Upon hearing of the suit, the Appellant failed to give evidence, and the case was closed at the end of the Respondent's evidence. The learned Resident Magistrate considered the evidence on record, and apportioned liability at 75:25 in favour of the Plaintiff(Respondent) and awarded general damages for pain and suffering in the sum of Kshs 55,000/=, and special damages of Kshs 2,000/= making a sub-total of Ksh 57,000/= less 25% contributory negligence of Ksh 14,250/= and entered judgment for the Respondent in the sum of Ksh 42,750/=.
It is against that judgment that the Appellant has appealed on 13 grounds of appeal, that -
(1)the learned magistrate caused a miscarriage of justice by locking out the Appellant from presenting its case after closure of the plaintiff's case.

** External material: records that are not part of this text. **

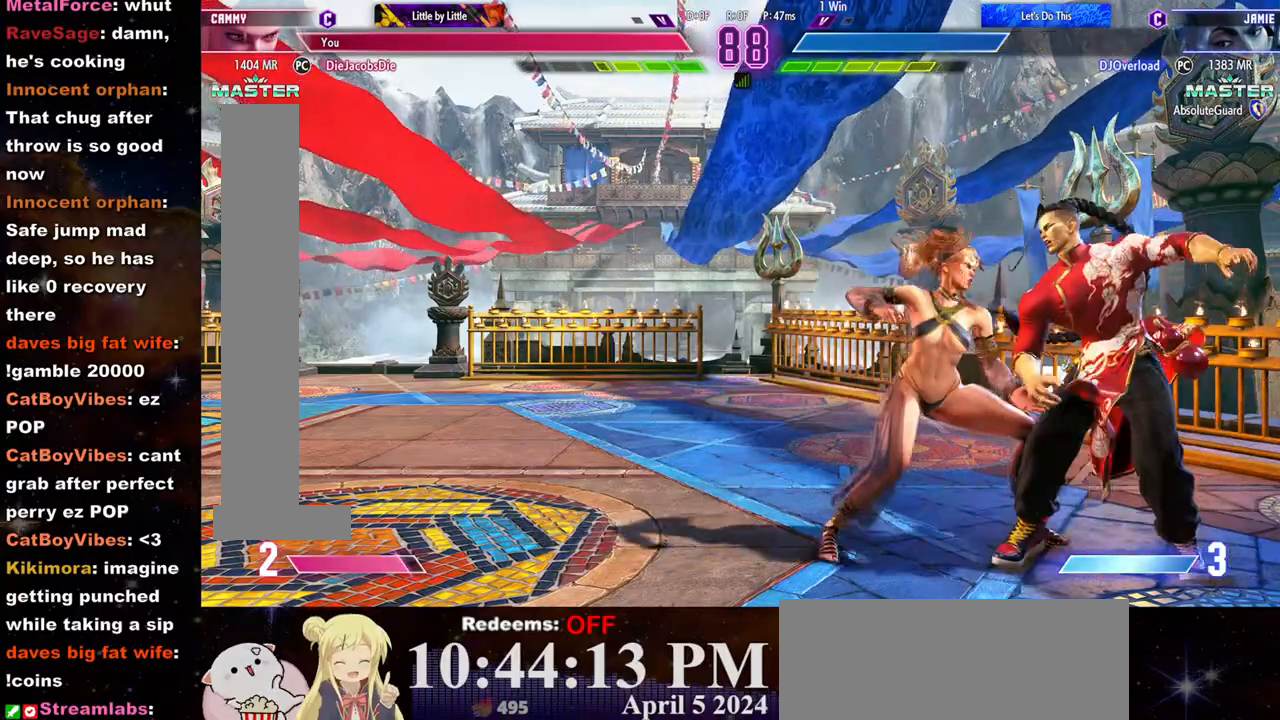
{"buttons": [], "left_stick": "center", "events": []}
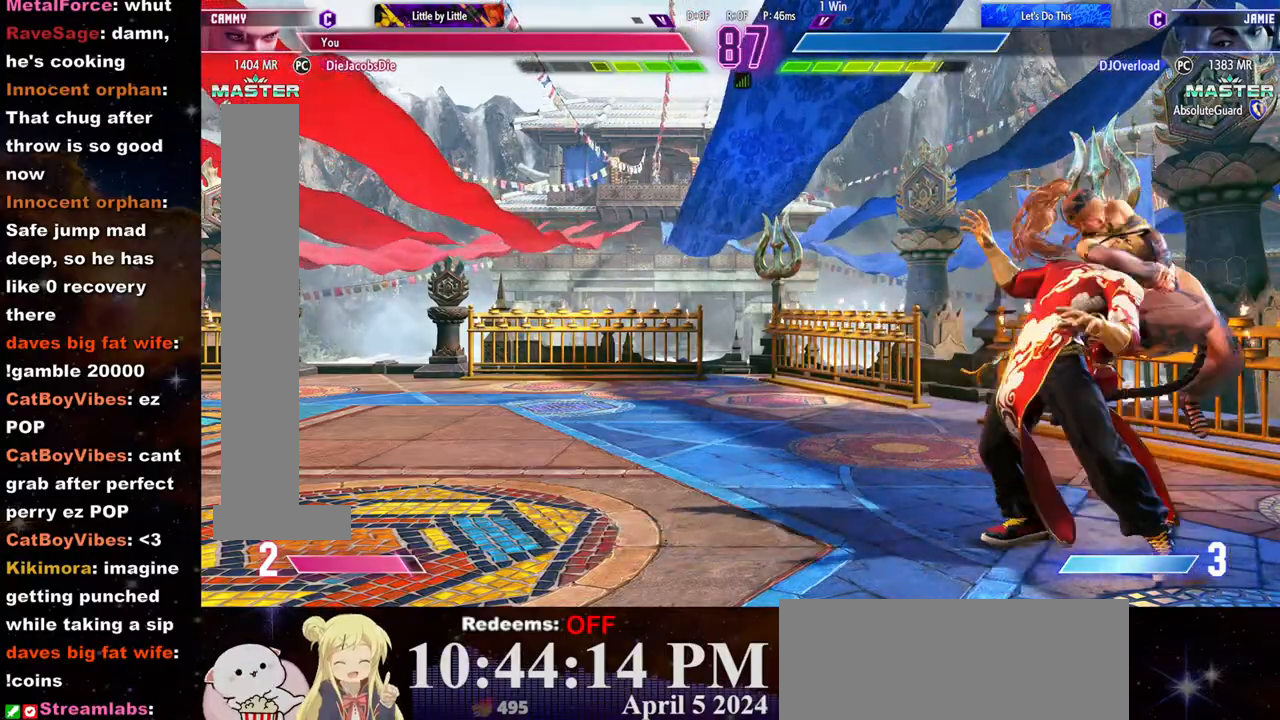
{"buttons": [], "left_stick": "center", "events": []}
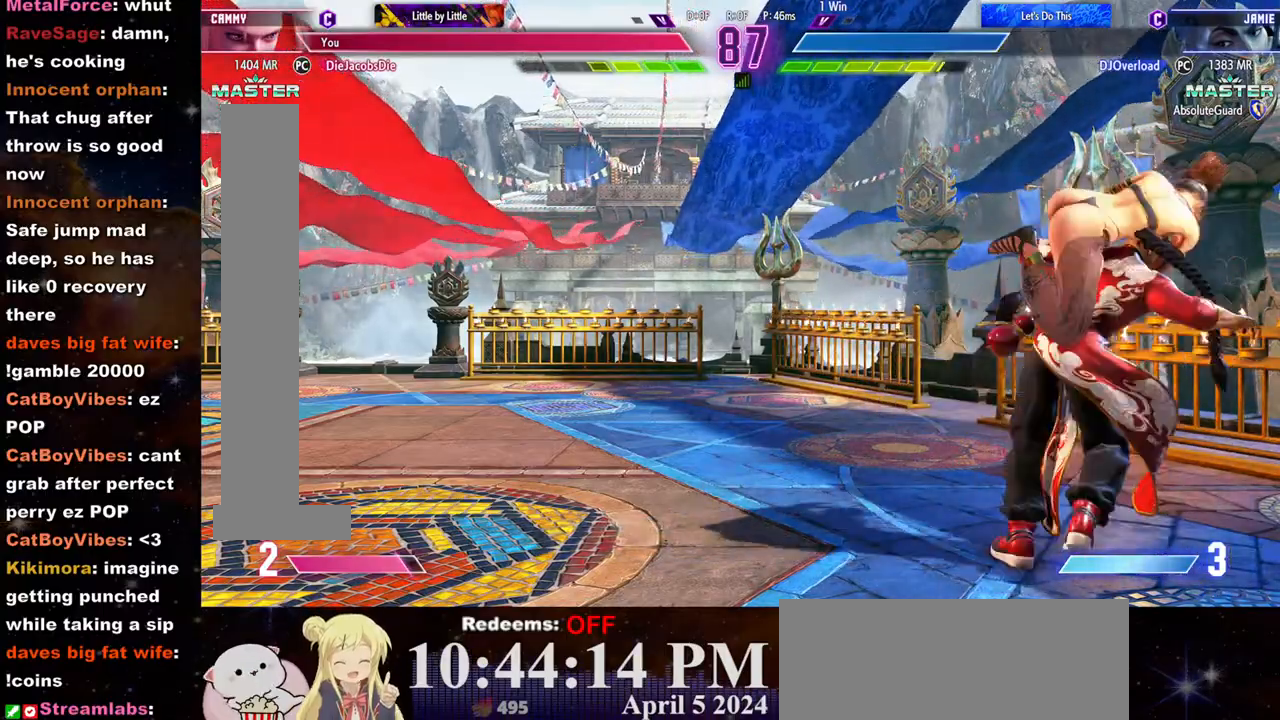
{"buttons": [], "left_stick": "center", "events": []}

(2) the learned magistrate erred in law and caused a miscarriage of justice in proceeding ex parte in the afternoon.
(3) the learned magistrate erred in law and misdirected herself in ordering the closure of the defence case in the absence of counsel for the Defendant (as she then was).
(4) the learned magistrate erred in law and misdirected herself in ordering the closure of the defence case without giving any or any due consideration to the presence of the Appellant's representative in court with the defence witnesses ready to adduce evidence.

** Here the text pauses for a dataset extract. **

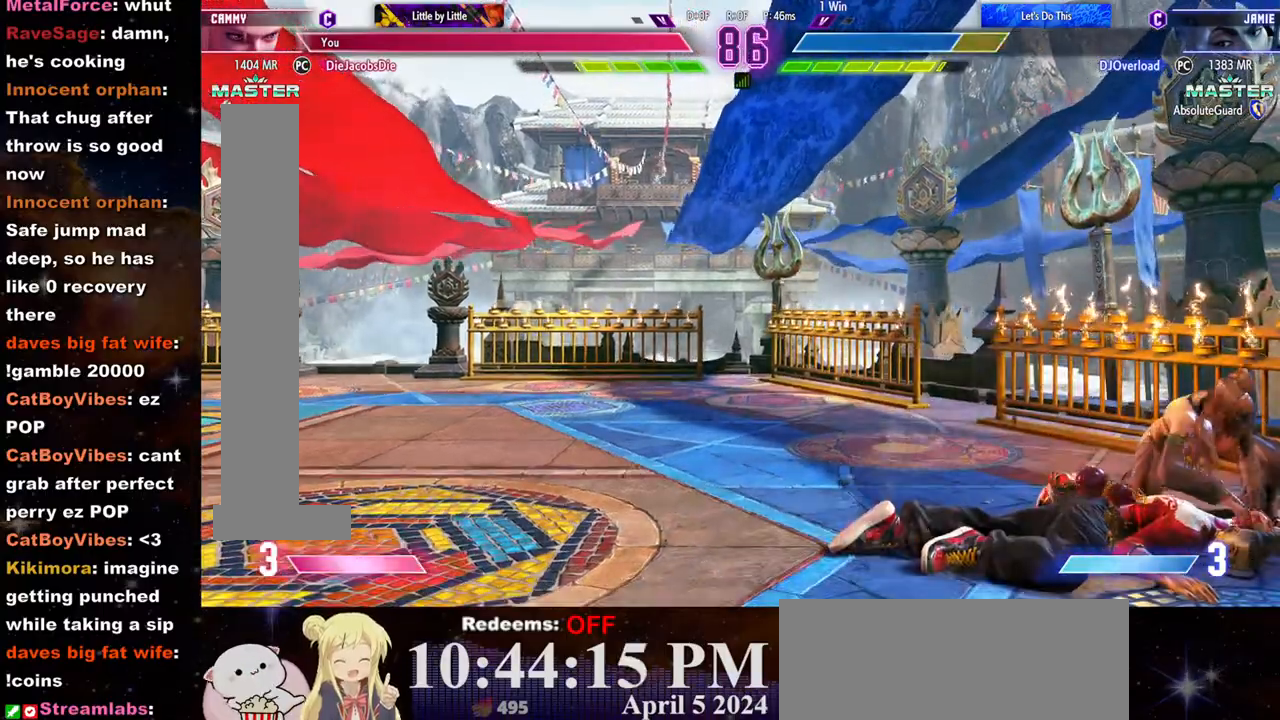
{"buttons": [], "left_stick": "right", "events": [[250, "left_stick", "right"]]}
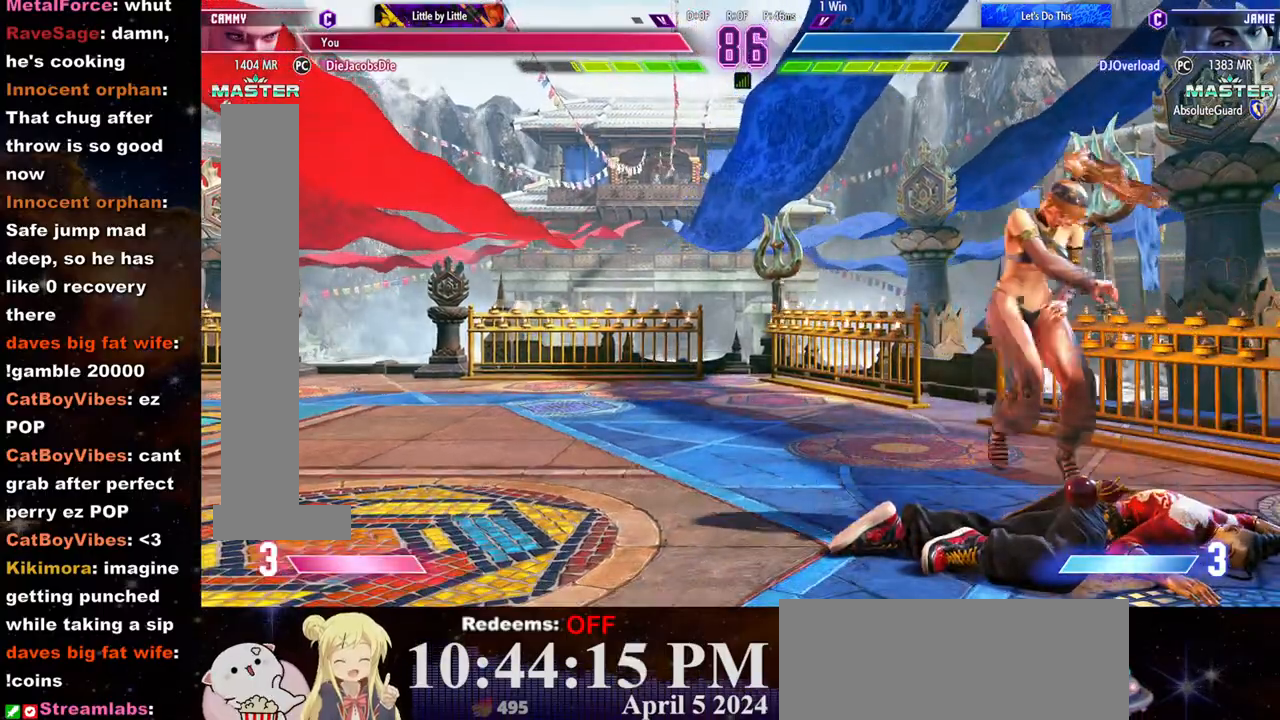
{"buttons": [], "left_stick": "up", "events": [[450, "left_stick", "up"]]}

(5) the learned magistrate erred in law and in fact, or misdirected herself on the law of evidence, in finding that the Plaintiff had proved on a balance of probability that he was at the material time, or at all, employed by the company, despite the Appellant's pleadings to the contrary and despite the Appellant putting the Respondent to the strict proof of the allegation that he was so employed and despite the Respondent failing to adduce documentary evidence of the allegation that the Respondent was employed by the Appellant.
(6) the learned magistrate erred in law and in fact, or misdirected herself on the law of evidence, in finding that the Plaintiff had proved on a balance of probability that he was at the material time, or at all, employed by the company.
(7) the learned magistrate erred in law and in fact, or misdirected herself on the law of evidence, in finding that the Respondent had proved on a balance of probability that he was injured while in the course of his employment with the Petitioner.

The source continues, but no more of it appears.